Op 18 juni 2021 heeft de Rechtbank Amsterdam uitspraak gedaan in een overleveringszaak waarbij de officier van justitie een verzoek indiende op basis van de Overeenkomst tussen de Europese Unie en de Republiek IJsland en het Koninkrijk Noorwegen. Dit verzoek betreft de overlevering van een opgeëiste persoon, geboren in Polen in 1968, die gedetineerd is in Nederland. De rechtbank heeft de identiteit van de opgeëiste persoon vastgesteld en de vordering behandeld op een openbare zitting op 4 juni 2021, waarbij de opgeëiste persoon via telehoren is gehoord en bijgestaan door zijn advocaat, mr. J.P.A. van Schaik.

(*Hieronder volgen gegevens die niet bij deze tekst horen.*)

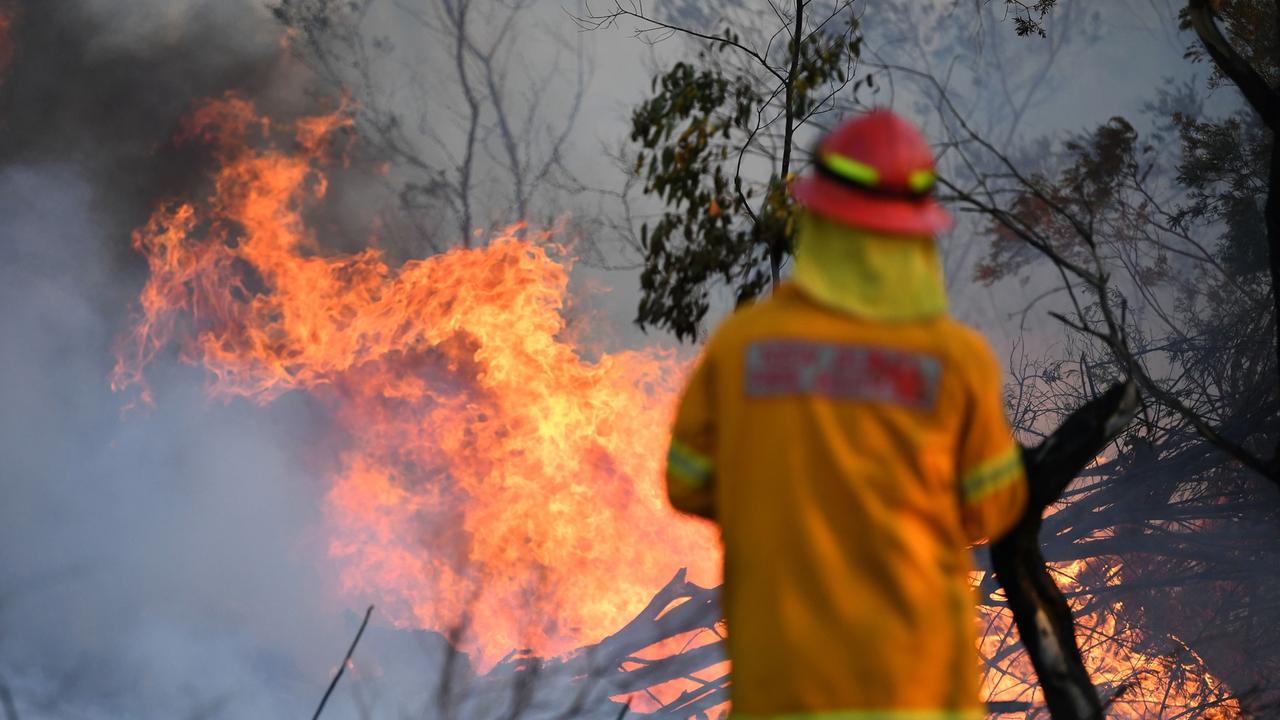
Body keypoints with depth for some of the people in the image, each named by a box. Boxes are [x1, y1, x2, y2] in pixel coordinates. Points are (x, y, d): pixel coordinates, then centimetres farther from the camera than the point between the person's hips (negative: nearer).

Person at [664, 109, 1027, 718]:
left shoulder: (741, 344, -5)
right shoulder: (957, 358, -7)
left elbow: (691, 485, 6)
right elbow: (992, 507, 4)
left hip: (786, 668, 1)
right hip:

De rechtbank heeft vastgesteld dat het aanhoudingsbevel, uitgevaardigd door het Openbaar Ministerie Oslo op 19 februari 2021, voldoet aan de vereisten van de Overeenkomst en de Uitvoeringswet. De opgeëiste persoon is veroordeeld tot een vrijheidsstraf van vijf jaar en zes maanden, waarvan nog vijf jaar, vijf maanden en 28 dagen resteert. De rechtbank heeft geen weigeringsgronden gevonden die de overlevering in de weg staan, ondanks dat een deel van de feiten in Noorwegen is gepleegd. De officier van justitie heeft betoogd dat Nederland rechtsmacht heeft over de feiten, omdat het gaat om een voortdurende handeling.
De rechtbank heeft geoordeeld dat de officier van justitie in redelijkheid tot zijn vordering heeft kunnen komen en heeft de overlevering toegestaan. De beslissing is genomen in overeenstemming met de artikelen 1 en 3 van de Uitvoeringswet en de relevante artikelen van de Overeenkomst. Tegen deze uitspraak staat geen gewoon rechtsmiddel open, zoals bepaald in artikel 29, tweede lid, van de Overleveringswet.